Records from a collection:
__________________________________________________
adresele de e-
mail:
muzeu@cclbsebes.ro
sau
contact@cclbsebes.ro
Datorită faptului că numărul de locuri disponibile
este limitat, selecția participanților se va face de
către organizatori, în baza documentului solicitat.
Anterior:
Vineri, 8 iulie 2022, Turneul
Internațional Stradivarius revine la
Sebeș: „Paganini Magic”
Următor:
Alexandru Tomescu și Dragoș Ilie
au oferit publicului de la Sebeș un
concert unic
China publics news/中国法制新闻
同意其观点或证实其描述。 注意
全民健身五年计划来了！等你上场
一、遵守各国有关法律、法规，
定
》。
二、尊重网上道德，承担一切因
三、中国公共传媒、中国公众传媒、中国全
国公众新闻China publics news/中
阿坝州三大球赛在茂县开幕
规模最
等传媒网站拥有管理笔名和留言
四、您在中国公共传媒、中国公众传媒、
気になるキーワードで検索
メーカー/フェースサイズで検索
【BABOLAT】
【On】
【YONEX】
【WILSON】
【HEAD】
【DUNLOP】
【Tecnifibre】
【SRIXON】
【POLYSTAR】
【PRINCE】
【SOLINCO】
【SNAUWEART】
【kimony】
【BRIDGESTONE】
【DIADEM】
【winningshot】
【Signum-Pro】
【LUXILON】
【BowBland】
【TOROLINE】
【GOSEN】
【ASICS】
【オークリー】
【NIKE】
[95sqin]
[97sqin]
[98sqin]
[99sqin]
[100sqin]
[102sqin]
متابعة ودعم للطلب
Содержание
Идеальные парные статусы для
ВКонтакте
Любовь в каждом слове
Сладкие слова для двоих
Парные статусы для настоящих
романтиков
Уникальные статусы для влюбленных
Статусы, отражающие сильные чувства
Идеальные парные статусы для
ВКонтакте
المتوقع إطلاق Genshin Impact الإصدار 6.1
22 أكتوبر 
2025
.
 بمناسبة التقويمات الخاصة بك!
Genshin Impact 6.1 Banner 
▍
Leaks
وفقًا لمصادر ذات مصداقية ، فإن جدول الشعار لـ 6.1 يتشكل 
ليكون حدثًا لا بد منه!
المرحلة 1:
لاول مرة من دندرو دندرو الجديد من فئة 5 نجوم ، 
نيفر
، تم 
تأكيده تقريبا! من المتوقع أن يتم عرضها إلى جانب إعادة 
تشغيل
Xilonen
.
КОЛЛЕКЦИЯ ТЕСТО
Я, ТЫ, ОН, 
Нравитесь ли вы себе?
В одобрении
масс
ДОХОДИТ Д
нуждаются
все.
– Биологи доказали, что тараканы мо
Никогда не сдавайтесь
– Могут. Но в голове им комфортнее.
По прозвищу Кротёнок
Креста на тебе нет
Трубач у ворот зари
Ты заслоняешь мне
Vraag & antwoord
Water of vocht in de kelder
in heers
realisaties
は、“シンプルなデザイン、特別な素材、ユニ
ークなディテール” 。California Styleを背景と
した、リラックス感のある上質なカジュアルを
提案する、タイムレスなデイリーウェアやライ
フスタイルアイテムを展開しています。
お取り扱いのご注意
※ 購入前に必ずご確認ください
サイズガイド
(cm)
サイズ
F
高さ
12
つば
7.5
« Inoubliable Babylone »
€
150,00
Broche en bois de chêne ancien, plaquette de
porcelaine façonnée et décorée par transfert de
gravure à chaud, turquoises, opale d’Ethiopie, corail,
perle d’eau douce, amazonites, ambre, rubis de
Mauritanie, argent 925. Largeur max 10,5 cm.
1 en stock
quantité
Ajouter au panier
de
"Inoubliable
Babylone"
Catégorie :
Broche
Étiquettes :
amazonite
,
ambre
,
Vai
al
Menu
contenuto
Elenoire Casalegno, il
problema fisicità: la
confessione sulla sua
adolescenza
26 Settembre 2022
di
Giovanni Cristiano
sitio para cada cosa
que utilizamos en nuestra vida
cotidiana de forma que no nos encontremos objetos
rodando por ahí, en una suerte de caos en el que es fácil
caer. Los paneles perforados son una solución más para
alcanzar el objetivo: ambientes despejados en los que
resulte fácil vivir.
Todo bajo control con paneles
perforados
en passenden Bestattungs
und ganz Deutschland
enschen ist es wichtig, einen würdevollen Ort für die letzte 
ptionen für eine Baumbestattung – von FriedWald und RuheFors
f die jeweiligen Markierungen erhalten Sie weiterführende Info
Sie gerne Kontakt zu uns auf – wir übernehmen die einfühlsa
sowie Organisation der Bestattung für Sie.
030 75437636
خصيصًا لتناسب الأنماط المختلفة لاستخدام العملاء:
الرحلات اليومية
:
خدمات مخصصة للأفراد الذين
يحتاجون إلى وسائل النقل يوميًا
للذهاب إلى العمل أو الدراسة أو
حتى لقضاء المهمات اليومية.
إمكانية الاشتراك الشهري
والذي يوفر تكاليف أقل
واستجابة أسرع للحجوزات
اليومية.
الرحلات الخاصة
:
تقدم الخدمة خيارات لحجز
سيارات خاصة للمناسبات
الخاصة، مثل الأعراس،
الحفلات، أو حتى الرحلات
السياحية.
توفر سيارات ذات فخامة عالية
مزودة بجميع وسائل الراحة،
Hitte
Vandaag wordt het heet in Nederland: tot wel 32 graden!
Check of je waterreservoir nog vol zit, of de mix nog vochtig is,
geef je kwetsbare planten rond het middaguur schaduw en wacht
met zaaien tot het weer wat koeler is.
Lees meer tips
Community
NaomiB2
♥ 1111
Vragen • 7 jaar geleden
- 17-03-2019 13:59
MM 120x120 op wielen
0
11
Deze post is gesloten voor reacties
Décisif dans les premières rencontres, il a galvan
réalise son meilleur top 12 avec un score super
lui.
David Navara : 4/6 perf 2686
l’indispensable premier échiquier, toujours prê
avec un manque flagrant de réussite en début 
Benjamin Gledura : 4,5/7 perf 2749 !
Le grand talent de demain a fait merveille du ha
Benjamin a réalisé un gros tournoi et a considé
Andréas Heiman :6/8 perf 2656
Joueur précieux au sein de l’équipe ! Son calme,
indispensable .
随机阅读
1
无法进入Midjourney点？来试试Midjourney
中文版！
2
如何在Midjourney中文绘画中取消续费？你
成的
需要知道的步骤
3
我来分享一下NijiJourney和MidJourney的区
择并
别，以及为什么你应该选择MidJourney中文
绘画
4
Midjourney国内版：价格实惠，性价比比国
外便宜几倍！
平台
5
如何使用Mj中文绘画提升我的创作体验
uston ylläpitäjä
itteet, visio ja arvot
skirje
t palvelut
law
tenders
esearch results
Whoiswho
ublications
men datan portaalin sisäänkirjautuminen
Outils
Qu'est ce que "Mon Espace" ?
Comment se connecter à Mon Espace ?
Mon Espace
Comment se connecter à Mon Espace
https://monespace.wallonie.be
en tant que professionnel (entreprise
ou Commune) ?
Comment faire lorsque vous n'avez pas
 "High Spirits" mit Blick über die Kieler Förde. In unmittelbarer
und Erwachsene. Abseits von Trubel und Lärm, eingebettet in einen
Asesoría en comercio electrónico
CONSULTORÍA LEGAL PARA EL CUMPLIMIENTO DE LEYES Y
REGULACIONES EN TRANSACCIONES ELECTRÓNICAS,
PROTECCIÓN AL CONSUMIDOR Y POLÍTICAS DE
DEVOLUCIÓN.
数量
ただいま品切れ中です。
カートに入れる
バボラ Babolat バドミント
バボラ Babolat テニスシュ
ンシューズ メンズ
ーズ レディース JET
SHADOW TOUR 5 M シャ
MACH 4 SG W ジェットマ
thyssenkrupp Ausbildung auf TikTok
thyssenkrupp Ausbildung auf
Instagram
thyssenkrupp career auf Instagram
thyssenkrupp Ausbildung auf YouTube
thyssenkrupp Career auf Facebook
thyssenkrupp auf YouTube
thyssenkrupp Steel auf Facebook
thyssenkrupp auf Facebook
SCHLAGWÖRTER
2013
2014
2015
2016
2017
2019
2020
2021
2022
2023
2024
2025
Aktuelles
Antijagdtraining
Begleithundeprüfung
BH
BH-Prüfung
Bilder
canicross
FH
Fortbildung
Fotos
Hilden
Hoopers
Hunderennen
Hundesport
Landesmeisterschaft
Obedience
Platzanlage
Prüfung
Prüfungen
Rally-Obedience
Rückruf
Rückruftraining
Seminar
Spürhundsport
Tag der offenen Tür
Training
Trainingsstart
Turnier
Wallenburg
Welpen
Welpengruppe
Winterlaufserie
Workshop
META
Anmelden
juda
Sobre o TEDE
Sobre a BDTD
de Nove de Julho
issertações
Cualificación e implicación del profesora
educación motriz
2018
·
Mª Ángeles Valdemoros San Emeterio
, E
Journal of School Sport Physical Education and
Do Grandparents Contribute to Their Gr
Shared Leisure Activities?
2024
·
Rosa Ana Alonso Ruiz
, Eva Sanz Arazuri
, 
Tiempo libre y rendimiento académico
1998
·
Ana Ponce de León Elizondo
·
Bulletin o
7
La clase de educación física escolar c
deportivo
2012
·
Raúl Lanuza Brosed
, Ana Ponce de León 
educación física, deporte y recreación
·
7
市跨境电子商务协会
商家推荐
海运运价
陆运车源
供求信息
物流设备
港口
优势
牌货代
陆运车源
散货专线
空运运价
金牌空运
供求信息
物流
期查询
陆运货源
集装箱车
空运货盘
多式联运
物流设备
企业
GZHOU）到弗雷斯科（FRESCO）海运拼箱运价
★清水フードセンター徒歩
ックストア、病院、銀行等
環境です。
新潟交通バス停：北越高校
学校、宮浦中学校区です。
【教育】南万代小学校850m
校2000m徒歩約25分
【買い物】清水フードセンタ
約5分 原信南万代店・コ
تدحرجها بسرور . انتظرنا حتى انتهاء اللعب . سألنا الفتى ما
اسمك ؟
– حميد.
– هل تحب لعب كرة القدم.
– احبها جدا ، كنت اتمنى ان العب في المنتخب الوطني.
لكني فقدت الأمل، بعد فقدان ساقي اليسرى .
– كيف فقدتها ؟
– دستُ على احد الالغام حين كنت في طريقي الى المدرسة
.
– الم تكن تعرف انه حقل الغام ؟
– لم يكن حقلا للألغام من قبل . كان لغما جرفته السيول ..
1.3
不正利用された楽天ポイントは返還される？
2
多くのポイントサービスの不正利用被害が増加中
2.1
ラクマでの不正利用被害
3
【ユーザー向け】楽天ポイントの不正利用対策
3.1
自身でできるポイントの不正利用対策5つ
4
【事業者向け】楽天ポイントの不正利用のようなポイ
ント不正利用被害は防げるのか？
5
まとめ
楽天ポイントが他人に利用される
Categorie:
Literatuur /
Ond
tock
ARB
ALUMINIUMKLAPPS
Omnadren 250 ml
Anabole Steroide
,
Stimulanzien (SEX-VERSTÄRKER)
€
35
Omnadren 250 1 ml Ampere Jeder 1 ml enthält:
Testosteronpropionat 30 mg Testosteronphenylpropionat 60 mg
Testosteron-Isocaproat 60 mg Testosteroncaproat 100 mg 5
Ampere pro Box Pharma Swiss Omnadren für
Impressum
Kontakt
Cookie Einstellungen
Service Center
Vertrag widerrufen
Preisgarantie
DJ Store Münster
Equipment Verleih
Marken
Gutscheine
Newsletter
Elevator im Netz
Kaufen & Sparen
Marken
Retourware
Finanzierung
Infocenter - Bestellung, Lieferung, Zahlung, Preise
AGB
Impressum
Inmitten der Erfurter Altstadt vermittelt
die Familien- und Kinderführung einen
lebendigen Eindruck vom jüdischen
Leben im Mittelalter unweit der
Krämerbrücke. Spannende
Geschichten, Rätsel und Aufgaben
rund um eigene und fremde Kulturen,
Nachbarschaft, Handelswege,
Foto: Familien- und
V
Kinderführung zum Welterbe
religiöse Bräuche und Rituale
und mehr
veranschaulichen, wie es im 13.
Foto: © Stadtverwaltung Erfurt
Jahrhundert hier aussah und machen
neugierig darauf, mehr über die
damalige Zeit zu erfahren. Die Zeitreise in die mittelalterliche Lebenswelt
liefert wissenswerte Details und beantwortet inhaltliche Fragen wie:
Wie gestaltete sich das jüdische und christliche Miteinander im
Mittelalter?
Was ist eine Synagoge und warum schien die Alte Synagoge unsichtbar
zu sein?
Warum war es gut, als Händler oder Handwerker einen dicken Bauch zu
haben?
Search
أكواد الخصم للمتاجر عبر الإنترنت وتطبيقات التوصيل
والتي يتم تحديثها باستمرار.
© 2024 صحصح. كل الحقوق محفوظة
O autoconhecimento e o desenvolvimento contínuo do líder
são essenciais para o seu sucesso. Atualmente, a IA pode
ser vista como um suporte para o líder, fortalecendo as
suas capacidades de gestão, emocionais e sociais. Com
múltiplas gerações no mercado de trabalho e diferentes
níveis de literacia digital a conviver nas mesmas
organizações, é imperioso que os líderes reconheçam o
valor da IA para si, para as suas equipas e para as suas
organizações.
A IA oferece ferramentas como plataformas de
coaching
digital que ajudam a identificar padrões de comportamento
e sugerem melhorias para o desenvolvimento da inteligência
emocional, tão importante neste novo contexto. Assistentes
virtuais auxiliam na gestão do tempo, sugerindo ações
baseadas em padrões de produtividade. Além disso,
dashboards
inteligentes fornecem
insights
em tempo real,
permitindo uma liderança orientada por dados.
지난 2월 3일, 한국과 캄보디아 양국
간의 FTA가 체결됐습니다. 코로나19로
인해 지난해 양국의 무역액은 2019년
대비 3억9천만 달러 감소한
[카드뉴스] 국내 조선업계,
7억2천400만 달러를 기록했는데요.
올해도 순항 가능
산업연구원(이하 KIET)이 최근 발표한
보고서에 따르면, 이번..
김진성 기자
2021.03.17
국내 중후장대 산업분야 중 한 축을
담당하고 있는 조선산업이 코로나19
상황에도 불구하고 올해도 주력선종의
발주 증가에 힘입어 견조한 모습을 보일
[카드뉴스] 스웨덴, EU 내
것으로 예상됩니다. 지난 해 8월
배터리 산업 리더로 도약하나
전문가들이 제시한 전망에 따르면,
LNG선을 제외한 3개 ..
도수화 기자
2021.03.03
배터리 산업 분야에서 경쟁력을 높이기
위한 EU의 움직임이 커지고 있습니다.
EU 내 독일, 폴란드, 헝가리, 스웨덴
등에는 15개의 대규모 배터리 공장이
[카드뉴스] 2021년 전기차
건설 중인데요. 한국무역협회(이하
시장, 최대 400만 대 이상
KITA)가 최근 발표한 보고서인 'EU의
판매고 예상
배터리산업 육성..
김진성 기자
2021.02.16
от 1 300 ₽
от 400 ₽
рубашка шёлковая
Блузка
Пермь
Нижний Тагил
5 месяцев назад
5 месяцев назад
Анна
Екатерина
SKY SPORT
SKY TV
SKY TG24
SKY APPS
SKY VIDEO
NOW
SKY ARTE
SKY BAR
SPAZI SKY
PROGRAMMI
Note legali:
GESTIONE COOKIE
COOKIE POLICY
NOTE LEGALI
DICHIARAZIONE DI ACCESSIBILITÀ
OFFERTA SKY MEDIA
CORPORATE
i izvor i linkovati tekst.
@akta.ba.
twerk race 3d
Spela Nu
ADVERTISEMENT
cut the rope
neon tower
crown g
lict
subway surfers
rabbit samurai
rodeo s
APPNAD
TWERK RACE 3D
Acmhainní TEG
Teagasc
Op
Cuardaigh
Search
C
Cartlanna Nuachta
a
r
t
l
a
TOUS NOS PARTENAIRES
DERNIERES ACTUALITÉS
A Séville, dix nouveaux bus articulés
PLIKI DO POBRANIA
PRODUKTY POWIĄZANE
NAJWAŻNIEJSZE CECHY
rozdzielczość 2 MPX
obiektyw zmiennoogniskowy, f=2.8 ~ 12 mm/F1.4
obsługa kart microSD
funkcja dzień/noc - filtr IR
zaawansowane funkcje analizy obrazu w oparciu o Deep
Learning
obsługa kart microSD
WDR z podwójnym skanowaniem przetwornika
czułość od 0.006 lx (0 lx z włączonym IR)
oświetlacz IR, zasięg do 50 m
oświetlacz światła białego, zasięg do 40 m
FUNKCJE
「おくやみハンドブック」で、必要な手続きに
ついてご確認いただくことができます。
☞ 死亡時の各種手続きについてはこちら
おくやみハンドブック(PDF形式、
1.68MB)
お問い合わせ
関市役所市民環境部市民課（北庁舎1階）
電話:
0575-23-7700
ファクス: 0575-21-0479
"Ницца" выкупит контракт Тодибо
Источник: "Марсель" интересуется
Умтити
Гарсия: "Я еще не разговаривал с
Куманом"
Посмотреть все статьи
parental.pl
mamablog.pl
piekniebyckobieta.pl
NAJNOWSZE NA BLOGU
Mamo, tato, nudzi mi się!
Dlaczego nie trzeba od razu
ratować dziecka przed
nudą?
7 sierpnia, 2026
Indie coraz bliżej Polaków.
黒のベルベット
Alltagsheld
__________________________________________________
### WHAT THE TASK ASKS
Exactly the lines above from the one with "Alexandru Tomescu și Dragoș Ilie" to the one with "Broche en bois de chêne ancien, plaquette de", both included, are to be quoted; leave the rest out.

### THE ANSWER
Alexandru Tomescu și Dragoș Ilie
au oferit publicului de la Sebeș un
concert unic
China publics news/中国法制新闻
同意其观点或证实其描述。 注意
全民健身五年计划来了！等你上场
一、遵守各国有关法律、法规，
定
》。
二、尊重网上道德，承担一切因
三、中国公共传媒、中国公众传媒、中国全
国公众新闻China publics news/中
阿坝州三大球赛在茂县开幕
规模最
等传媒网站拥有管理笔名和留言
四、您在中国公共传媒、中国公众传媒、
気になるキーワードで検索
メーカー/フェースサイズで検索
【BABOLAT】
【On】
【YONEX】
【WILSON】
【HEAD】
【DUNLOP】
【Tecnifibre】
【SRIXON】
【POLYSTAR】
【PRINCE】
【SOLINCO】
【SNAUWEART】
【kimony】
【BRIDGESTONE】
【DIADEM】
【winningshot】
【Signum-Pro】
【LUXILON】
【BowBland】
【TOROLINE】
【GOSEN】
【ASICS】
【オークリー】
【NIKE】
[95sqin]
[97sqin]
[98sqin]
[99sqin]
[100sqin]
[102sqin]
متابعة ودعم للطلب
Содержание
Идеальные парные статусы для
ВКонтакте
Любовь в каждом слове
Сладкие слова для двоих
Парные статусы для настоящих
романтиков
Уникальные статусы для влюбленных
Статусы, отражающие сильные чувства
Идеальные парные статусы для
ВКонтакте
المتوقع إطلاق Genshin Impact الإصدار 6.1
22 أكتوبر 
2025
.
 بمناسبة التقويمات الخاصة بك!
Genshin Impact 6.1 Banner 
▍
Leaks
وفقًا لمصادر ذات مصداقية ، فإن جدول الشعار لـ 6.1 يتشكل 
ليكون حدثًا لا بد منه!
المرحلة 1:
لاول مرة من دندرو دندرو الجديد من فئة 5 نجوم ، 
نيفر
، تم 
تأكيده تقريبا! من المتوقع أن يتم عرضها إلى جانب إعادة 
تشغيل
Xilonen
.
КОЛЛЕКЦИЯ ТЕСТО
Я, ТЫ, ОН, 
Нравитесь ли вы себе?
В одобрении
масс
ДОХОДИТ Д
нуждаются
все.
– Биологи доказали, что тараканы мо
Никогда не сдавайтесь
– Могут. Но в голове им комфортнее.
По прозвищу Кротёнок
Креста на тебе нет
Трубач у ворот зари
Ты заслоняешь мне
Vraag & antwoord
Water of vocht in de kelder
in heers
realisaties
は、“シンプルなデザイン、特別な素材、ユニ
ークなディテール” 。California Styleを背景と
した、リラックス感のある上質なカジュアルを
提案する、タイムレスなデイリーウェアやライ
フスタイルアイテムを展開しています。
お取り扱いのご注意
※ 購入前に必ずご確認ください
サイズガイド
(cm)
サイズ
F
高さ
12
つば
7.5
« Inoubliable Babylone »
€
150,00
Broche en bois de chêne ancien, plaquette de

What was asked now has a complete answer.